The decision to add the $15 fee from July 7 comes as the airline group reports a first quarter net loss of $19.2 million. The holding company for Alaska Airlines and Horizon Air posted a $37.3-million net loss in the same three month period in 2008.

"While our first quarter financial results improved over last year due to a significant decline in fuel cost, we're disappointed to report a loss for the quarter. To minimize the impact of the steep decline in air travel demand, we have reduced our schedules, reallocated capacity and taken fare actions," said Alaska Air's Chairman and CEO Bill Ayer.

"We are responding to the continued economic uncertainty by maintaining a healthy level of liquidity, retiming some capital expenditures, controlling costs, reducing capacity and actively pursuing revenue opportunities."

This response includes the new bag fee. "We're adapting to a marketplace in which customers increasingly want the lowest fare possible, with the option to pay extra to use other services," said Ayer.

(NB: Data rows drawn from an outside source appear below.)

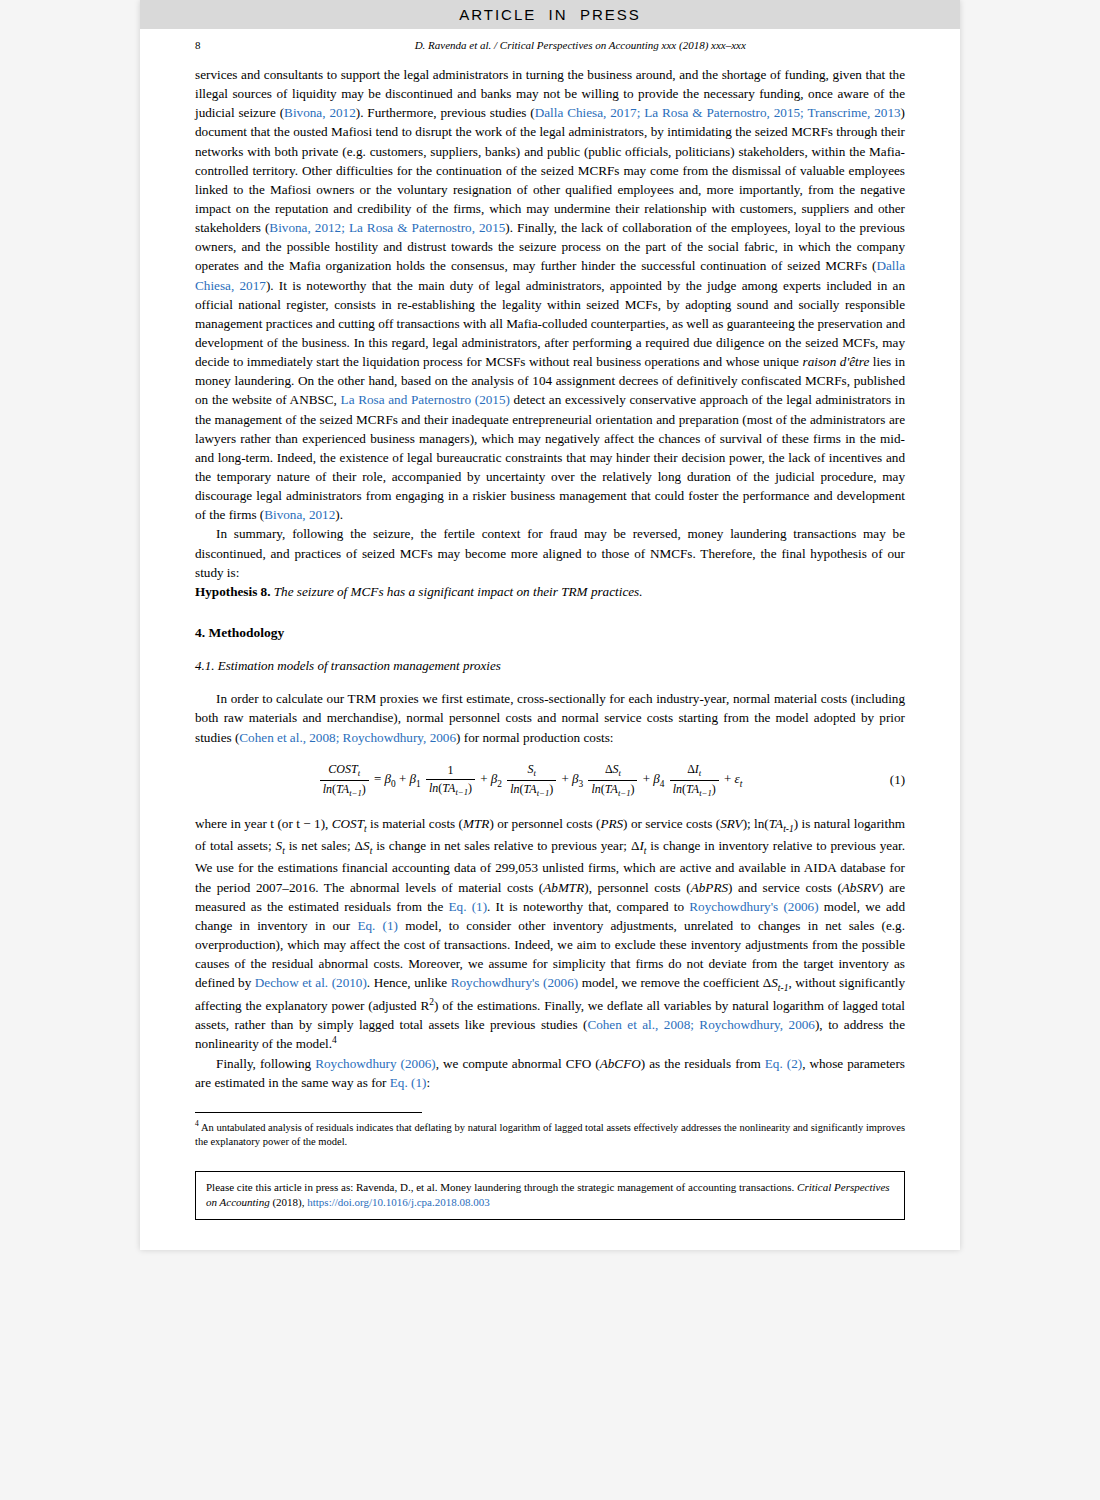ARTICLE IN PRESS
8 D. Ravenda et al. / Critical Perspectives on Accounting xxx (2018) xxx–xxx
services and consultants to support the legal administrators in turning the business around, and the shortage of funding, given that the illegal sources of liquidity may be discontinued and banks may not be willing to provide the necessary funding, once aware of the judicial seizure (Bivona, 2012). Furthermore, previous studies (Dalla Chiesa, 2017; La Rosa & Paternostro, 2015; Transcrime, 2013) document that the ousted Mafiosi tend to disrupt the work of the legal administrators, by intimidating the seized MCRFs through their networks with both private (e.g. customers, suppliers, banks) and public (public officials, politicians) stakeholders, within the Mafia-controlled territory. Other difficulties for the continuation of the seized MCRFs may come from the dismissal of valuable employees linked to the Mafiosi owners or the voluntary resignation of other qualified employees and, more importantly, from the negative impact on the reputation and credibility of the firms, which may undermine their relationship with customers, suppliers and other stakeholders (Bivona, 2012; La Rosa & Paternostro, 2015). Finally, the lack of collaboration of the employees, loyal to the previous owners, and the possible hostility and distrust towards the seizure process on the part of the social fabric, in which the company operates and the Mafia organization holds the consensus, may further hinder the successful continuation of seized MCRFs (Dalla Chiesa, 2017). It is noteworthy that the main duty of legal administrators, appointed by the judge among experts included in an official national register, consists in re-establishing the legality within seized MCFs, by adopting sound and socially responsible management practices and cutting off transactions with all Mafia-colluded counterparties, as well as guaranteeing the preservation and development of the business. In this regard, legal administrators, after performing a required due diligence on the seized MCFs, may decide to immediately start the liquidation process for MCSFs without real business operations and whose unique raison d'être lies in money laundering. On the other hand, based on the analysis of 104 assignment decrees of definitively confiscated MCRFs, published on the website of ANBSC, La Rosa and Paternostro (2015) detect an excessively conservative approach of the legal administrators in the management of the seized MCRFs and their inadequate entrepreneurial orientation and preparation (most of the administrators are lawyers rather than experienced business managers), which may negatively affect the chances of survival of these firms in the mid- and long-term. Indeed, the existence of legal bureaucratic constraints that may hinder their decision power, the lack of incentives and the temporary nature of their role, accompanied by uncertainty over the relatively long duration of the judicial procedure, may discourage legal administrators from engaging in a riskier business management that could foster the performance and development of the firms (Bivona, 2012).
In summary, following the seizure, the fertile context for fraud may be reversed, money laundering transactions may be discontinued, and practices of seized MCFs may become more aligned to those of NMCFs. Therefore, the final hypothesis of our study is:
Hypothesis 8. The seizure of MCFs has a significant impact on their TRM practices.
4. Methodology
4.1. Estimation models of transaction management proxies
In order to calculate our TRM proxies we first estimate, cross-sectionally for each industry-year, normal material costs (including both raw materials and merchandise), normal personnel costs and normal service costs starting from the model adopted by prior studies (Cohen et al., 2008; Roychowdhury, 2006) for normal production costs:
COSTt ln(TAt−1) = β0 + β1 1 ln(TAt−1) + β2 St ln(TAt−1) + β3 ΔSt ln(TAt−1) + β4 ΔIt ln(TAt−1) + εt
(1)
where in year t (or t − 1), COSTt is material costs (MTR) or personnel costs (PRS) or service costs (SRV); ln(TAt-1) is natural logarithm of total assets; St is net sales; ΔSt is change in net sales relative to previous year; ΔIt is change in inventory relative to previous year. We use for the estimations financial accounting data of 299,053 unlisted firms, which are active and available in AIDA database for the period 2007–2016. The abnormal levels of material costs (AbMTR), personnel costs (AbPRS) and service costs (AbSRV) are measured as the estimated residuals from the Eq. (1). It is noteworthy that, compared to Roychowdhury's (2006) model, we add change in inventory in our Eq. (1) model, to consider other inventory adjustments, unrelated to changes in net sales (e.g. overproduction), which may affect the cost of transactions. Indeed, we aim to exclude these inventory adjustments from the possible causes of the residual abnormal costs. Moreover, we assume for simplicity that firms do not deviate from the target inventory as defined by Dechow et al. (2010). Hence, unlike Roychowdhury's (2006) model, we remove the coefficient ΔSt-1, without significantly affecting the explanatory power (adjusted R2) of the estimations. Finally, we deflate all variables by natural logarithm of lagged total assets, rather than by simply lagged total assets like previous studies (Cohen et al., 2008; Roychowdhury, 2006), to address the nonlinearity of the model.4
Finally, following Roychowdhury (2006), we compute abnormal CFO (AbCFO) as the residuals from Eq. (2), whose parameters are estimated in the same way as for Eq. (1):
4 An untabulated analysis of residuals indicates that deflating by natural logarithm of lagged total assets effectively addresses the nonlinearity and significantly improves the explanatory power of the model.
Please cite this article in press as: Ravenda, D., et al. Money laundering through the strategic management of accounting transactions. Critical Perspectives on Accounting (2018), https://doi.org/10.1016/j.cpa.2018.08.003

"We want to continue matching the lowest fare in the market without being at a revenue disadvantage to our competitors. But we're also going to provide customers more value for what we're charging through the bag service guarantee, which no other airline offers."

That offer guarantees $25 off a future flight or 2,500 Alaska Airlines Mileage Plan miles if luggage is not in baggage claim within 25 minutes of the aircraft parking at its gate. Alaska also unveiled a drop in its third bag fee from $100 to $50, and exemptions for first class ticket holders, certain frequent flyers, unaccompanied minors, military personnel on active duty and passengers traveling to Mexico City and Guadalajara, Mexico.

Customers traveling within Alaska, as previously, will not be charged for the first three checked bags.

Alaska Air's near 50% year-on-year reduction in its first quarter net loss was produced on 11.6% less revenue, which stood at $742.4 million for the three-month period. At the same time, expenses fell 15.4%, resulting in an improved operating loss of $11.9 million.

This financial performance came on a 12.9% cut in mainline capacity and a 16.5% drop in Horizon Air's available seat miles. Demand, however, fell 19.5% and 20.4%, respectively, at these operating divisions.